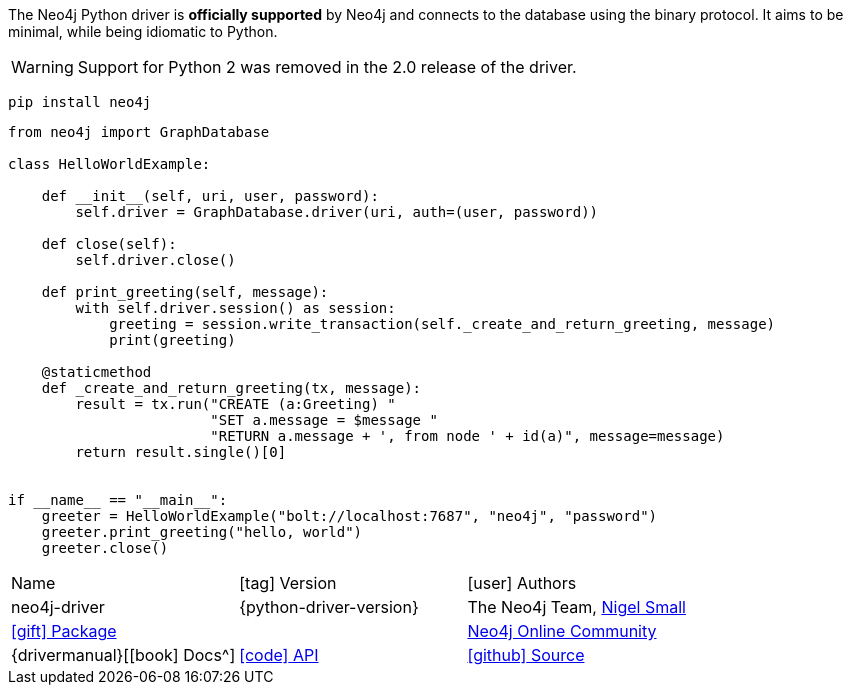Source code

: 
++++
<script src="https://cdnjs.cloudflare.com/ajax/libs/codemirror/5.13.4/mode/python/python.min.js"></script>
++++

The Neo4j Python driver is *officially supported* by Neo4j and connects to the database using the binary protocol.
It aims to be minimal, while being idiomatic to Python.

WARNING: Support for Python 2 was removed in the 2.0 release of the driver.

[source, shell, subs=attributes,specialcharacters]
----
pip install neo4j
----

[source, python, subs=attributes]
----
from neo4j import GraphDatabase

class HelloWorldExample:

    def __init__(self, uri, user, password):
        self.driver = GraphDatabase.driver(uri, auth=(user, password))

    def close(self):
        self.driver.close()

    def print_greeting(self, message):
        with self.driver.session() as session:
            greeting = session.write_transaction(self._create_and_return_greeting, message)
            print(greeting)

    @staticmethod
    def _create_and_return_greeting(tx, message):
        result = tx.run("CREATE (a:Greeting) "
                        "SET a.message = $message "
                        "RETURN a.message + ', from node ' + id(a)", message=message)
        return result.single()[0]


if __name__ == "__main__":
    greeter = HelloWorldExample("bolt://localhost:7687", "neo4j", "password")
    greeter.print_greeting("hello, world")
    greeter.close()
----
// TODO: Driver import not working correctly, fix when the next version is out
// include::https://github.com/neo4j/neo4j-python-driver/raw/{python-driver-version}/tests/integration/examples/test_hello_world_example.py[tag=hello-world-import]
// include::https://github.com/neo4j/neo4j-python-driver/raw/{python-driver-version}tests/integration/examples/test_hello_world_example.py[tag=hello-world,indent=0]


[%headers,cols="3*"]
|===
| Name
| icon:tag[] Version
| icon:user[] Authors

| neo4j-driver
| {python-driver-version}
| The Neo4j Team, https://twitter.com/technige[Nigel Small^]

| https://pypi.python.org/pypi/neo4j[icon:gift[] Package]
|
| https://community.neo4j.com/c/drivers-stacks/python[Neo4j Online Community^]

| {drivermanual}[icon:book[] Docs^]
| link:/docs/api/python-driver/current/[icon:code[] API]
| https://github.com/neo4j/neo4j-python-driver[icon:github[] Source]
|===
....................
About this task:
Repeat the entries exactly and keep the pictures out of the copy.

Output below:
Source code

: 
++++
<script src="https://cdnjs.cloudflare.com/ajax/libs/codemirror/5.13.4/mode/python/python.min.js"></script>
++++

The Neo4j Python driver is *officially supported* by Neo4j and connects to the database using the binary protocol.
It aims to be minimal, while being idiomatic to Python.

WARNING: Support for Python 2 was removed in the 2.0 release of the driver.

[source, shell, subs=attributes,specialcharacters]
----
pip install neo4j
----

[source, python, subs=attributes]
----
from neo4j import GraphDatabase

class HelloWorldExample:

    def __init__(self, uri, user, password):
        self.driver = GraphDatabase.driver(uri, auth=(user, password))

    def close(self):
        self.driver.close()

    def print_greeting(self, message):
        with self.driver.session() as session:
            greeting = session.write_transaction(self._create_and_return_greeting, message)
            print(greeting)

    @staticmethod
    def _create_and_return_greeting(tx, message):
        result = tx.run("CREATE (a:Greeting) "
                        "SET a.message = $message "
                        "RETURN a.message + ', from node ' + id(a)", message=message)
        return result.single()[0]


if __name__ == "__main__":
    greeter = HelloWorldExample("bolt://localhost:7687", "neo4j", "password")
    greeter.print_greeting("hello, world")
    greeter.close()
----
// TODO: Driver import not working correctly, fix when the next version is out
// include::https://github.com/neo4j/neo4j-python-driver/raw/{python-driver-version}/tests/integration/examples/test_hello_world_example.py[tag=hello-world-import]
// include::https://github.com/neo4j/neo4j-python-driver/raw/{python-driver-version}tests/integration/examples/test_hello_world_example.py[tag=hello-world,indent=0]


[%headers,cols="3*"]
|===
| Name
| icon:tag[] Version
| icon:user[] Authors

| neo4j-driver
| {python-driver-version}
| The Neo4j Team, https://twitter.com/technige[Nigel Small^]

| https://pypi.python.org/pypi/neo4j[icon:gift[] Package]
|
| https://community.neo4j.com/c/drivers-stacks/python[Neo4j Online Community^]

| {drivermanual}[icon:book[] Docs^]
| link:/docs/api/python-driver/current/[icon:code[] API]
| https://github.com/neo4j/neo4j-python-driver[icon:github[] Source]
|===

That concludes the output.